1st Edition

Water Scarcity and Conflict in African River Basins The Hydropolitical Landscape

By Mahlakeng Khosi Mahlakeng Copyright 2023
    176 Pages 9 B/W Illustrations
    by Routledge

    The book presents a critical and comparative analysis of the hydropolitical landscape of African transboundary river basins which, for much of the past century, have been affected by water scarcity.

    River and lake basins can become a source of tension and conflict due to a complicated mix of environmental, demographic, diplomatic, historical and geopolitical factors. This book, however, specifically focuses on the important, and often under looked, role played by scarcity in generating or exacerbating conflicts in shared river basins. Asserting that transboundary river basins tie states into a web of interdependence, this book raises awareness of how water scarcity, or the depletion of water resources, complicates this relationship as nations are forced to look beyond their own borders to meet the demand for water to satisfy multiple needs. Taking a comparative approach, it examines three shared basins: the Orange-Senqu, the Nile and the Niger River basins. While situated in different regions, all three basins are marked by serious environmental challenges that are detrimental to combustible hydropolitics over such shared water resources and they provide fascinating insights into the links between climate variability and change, water resources, human security, conflict, adaptation and regime capacity. Overall, this book argues that conflict over transboundary resources can be prevented given the establishment of norms, rules, and the role of external actors that help regulate state behaviour and control their impacts.

    This book will be of great interest to students and scholars of water resource management, hydropolitics, environmental conflict, resource scarcity and international relations. It will also be of interest to policymakers involved in transboundary water resource governance.

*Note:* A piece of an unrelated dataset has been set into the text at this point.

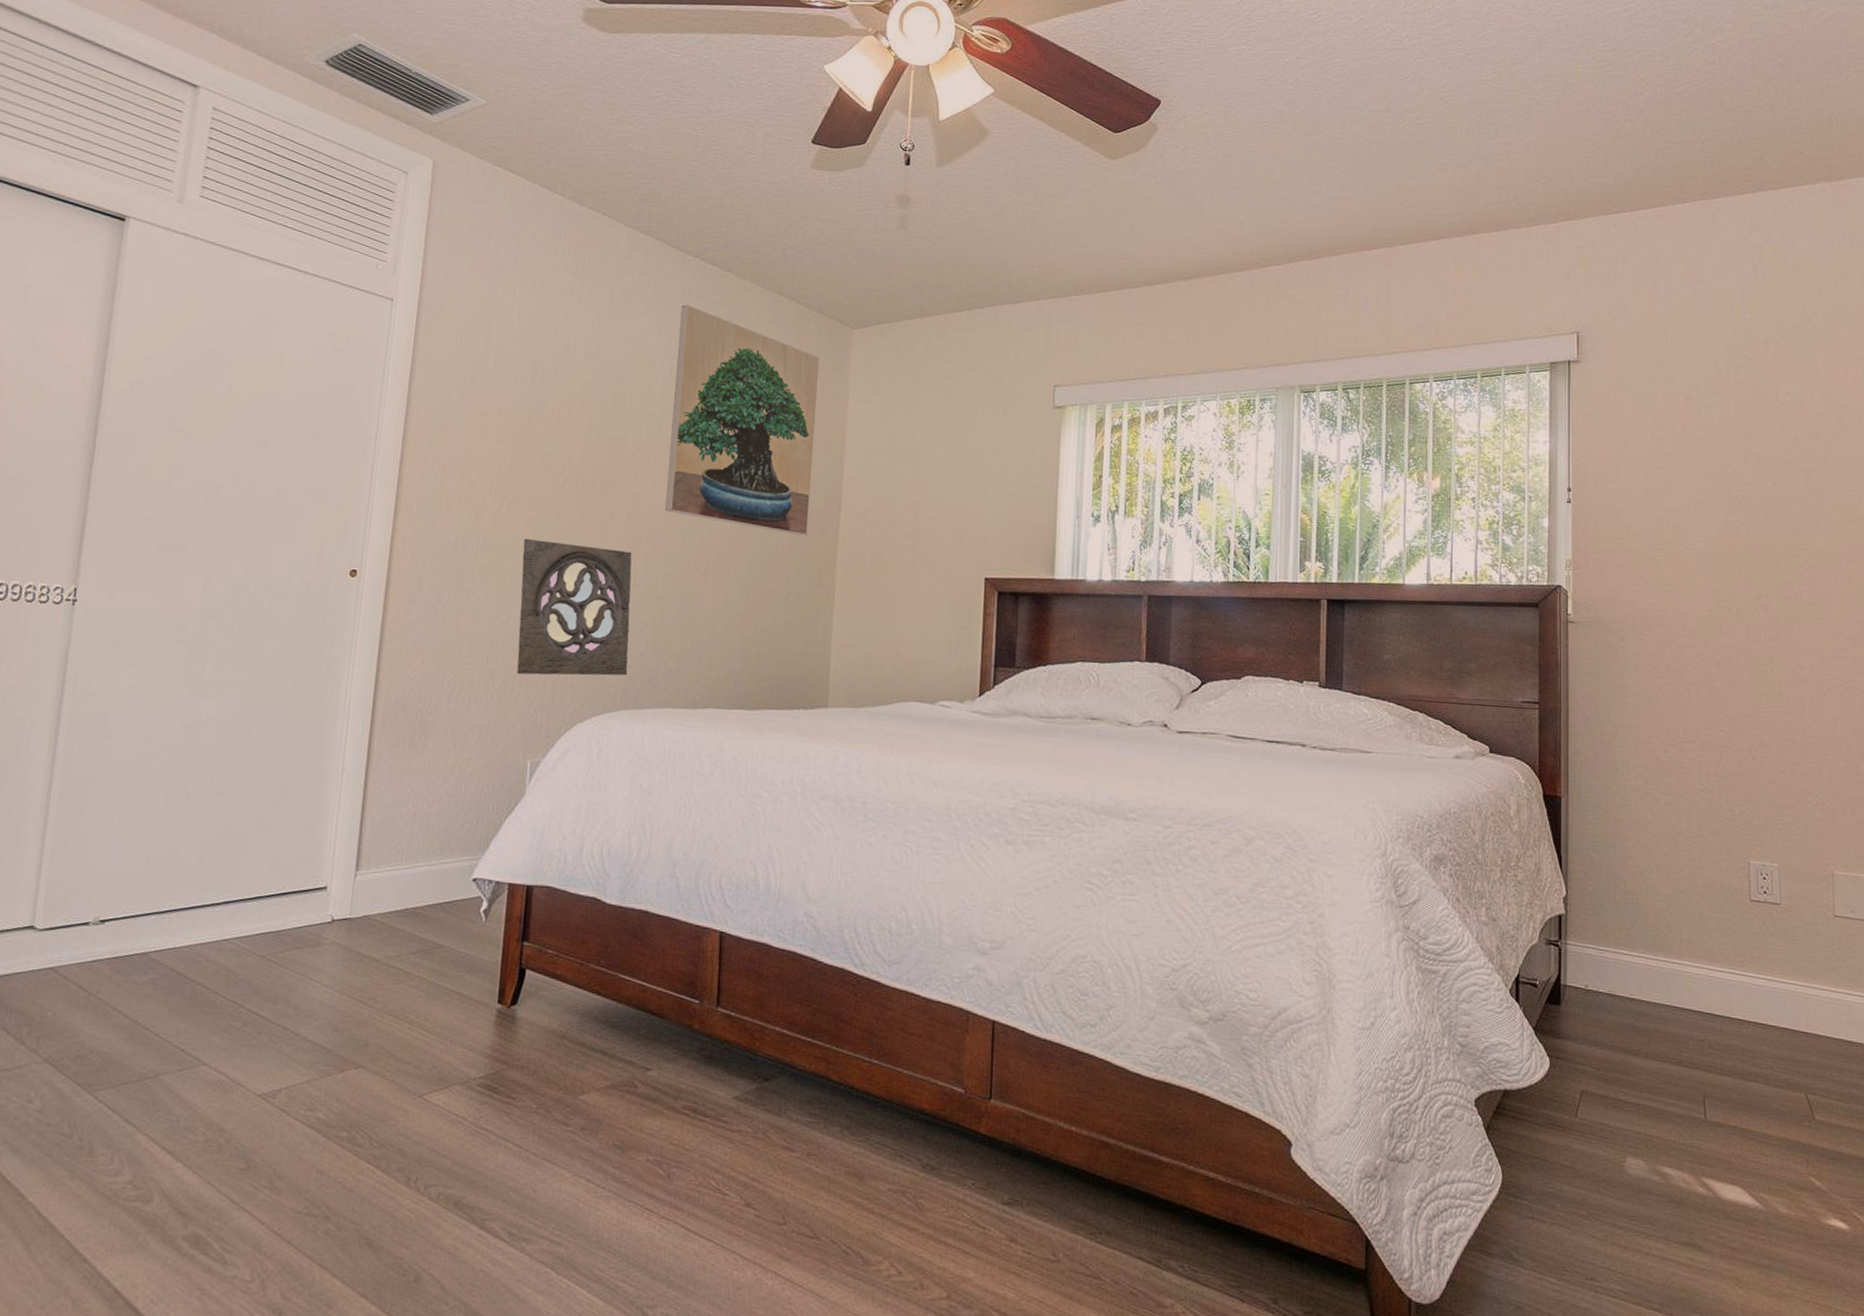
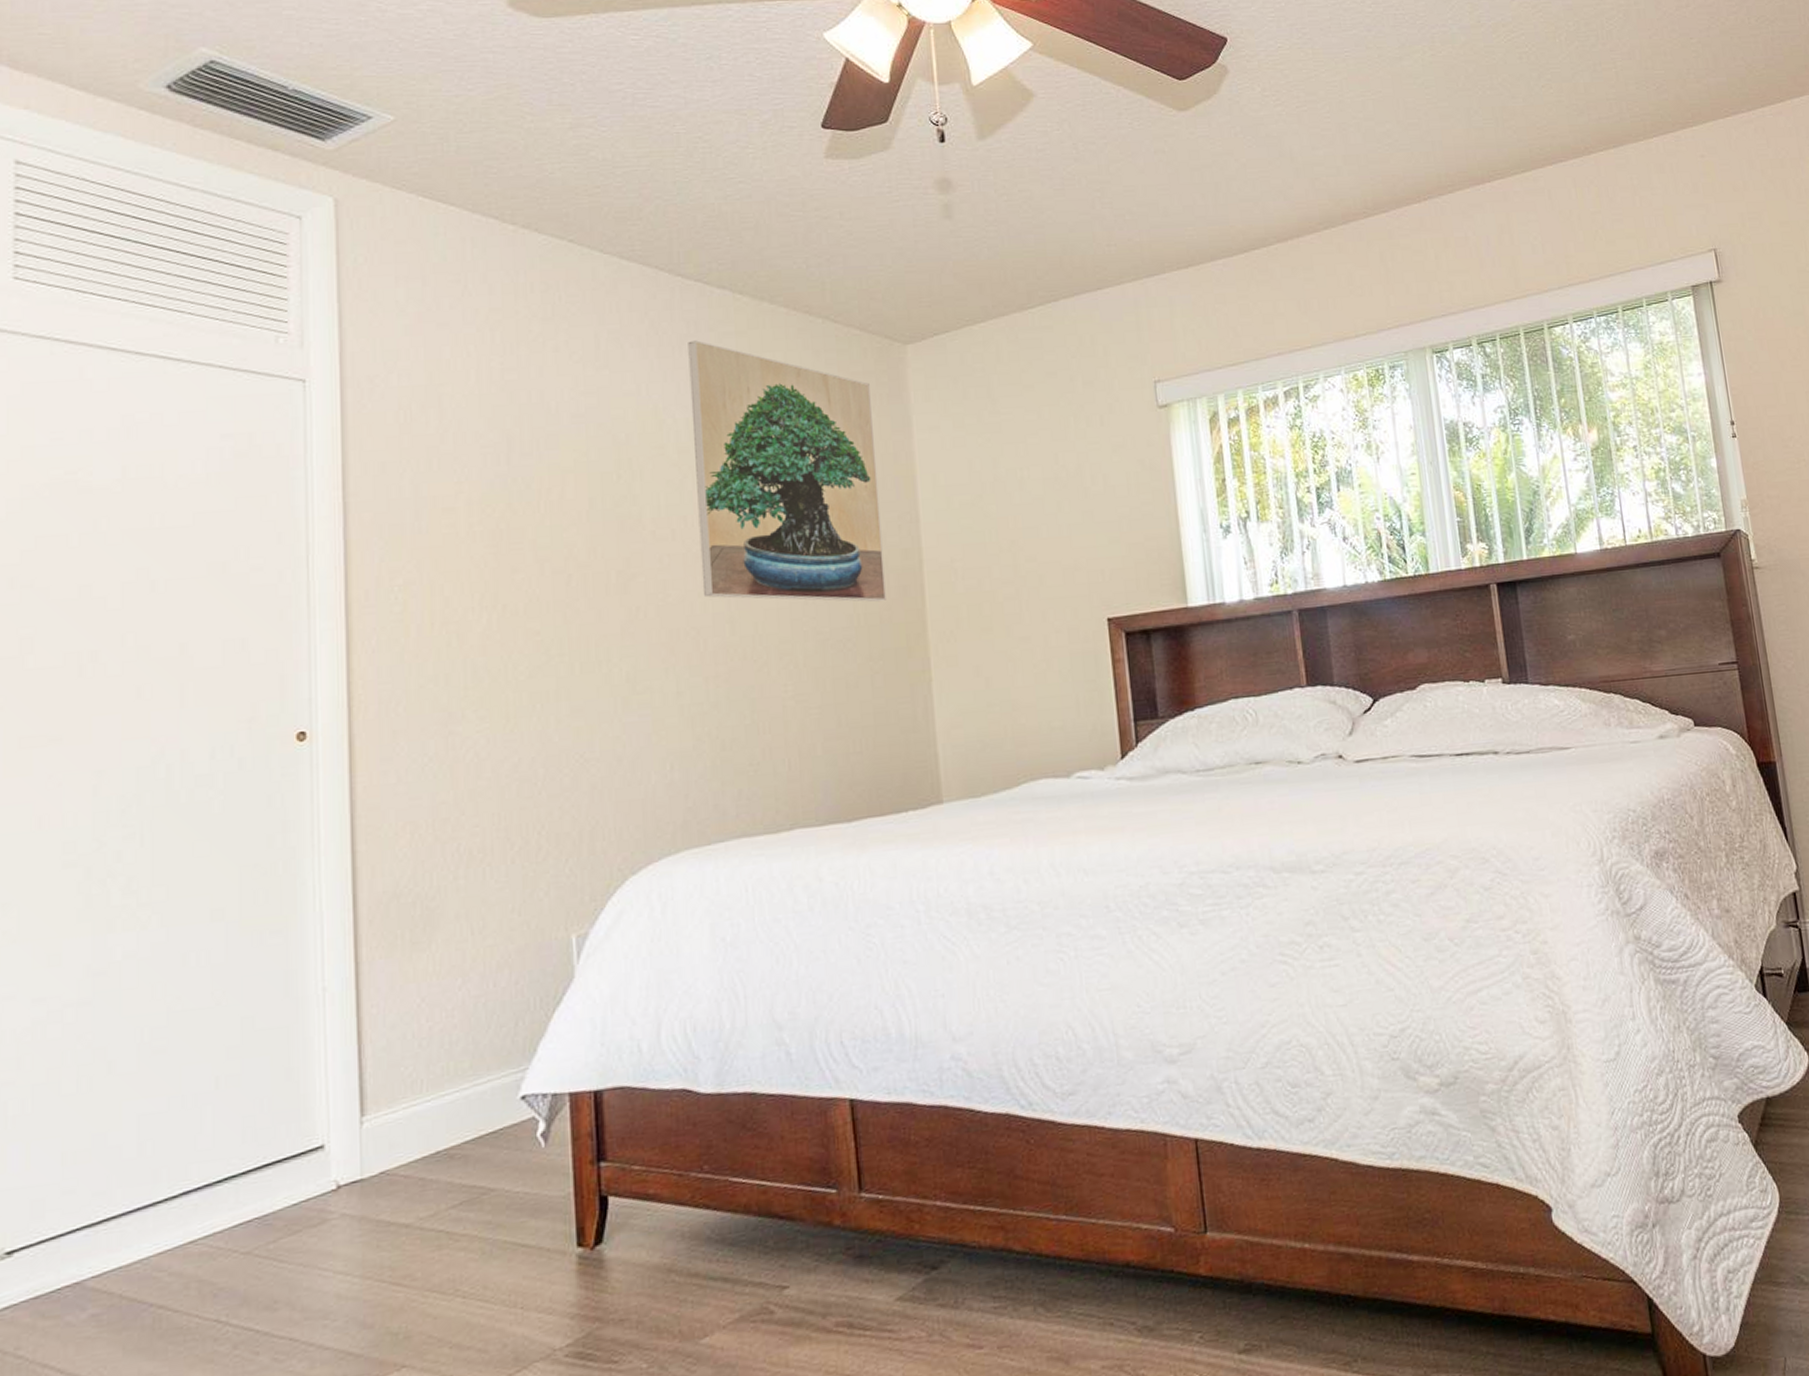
wall ornament: present [517,538,632,676] -> none [526,653,686,829]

    1: Scarcity and Conflict  2: Homer-Dixon’s environmental scarcity theory and regime theory  3: The Orange-Senqu River Basin  4: The Nile River Basin  5: The River Niger Basin  6: Findings and Concluding remarks

    Biography

    Mahlakeng Khosi Mahlakeng is a Lecturer in the Department of Political and Administrative Studies at the National University of Lesotho, and a Research Fellow at the University of the Free State in the Department of Political Studies and Governance. He holds a PhD in in Political Science from the University of the Free State, South Africa.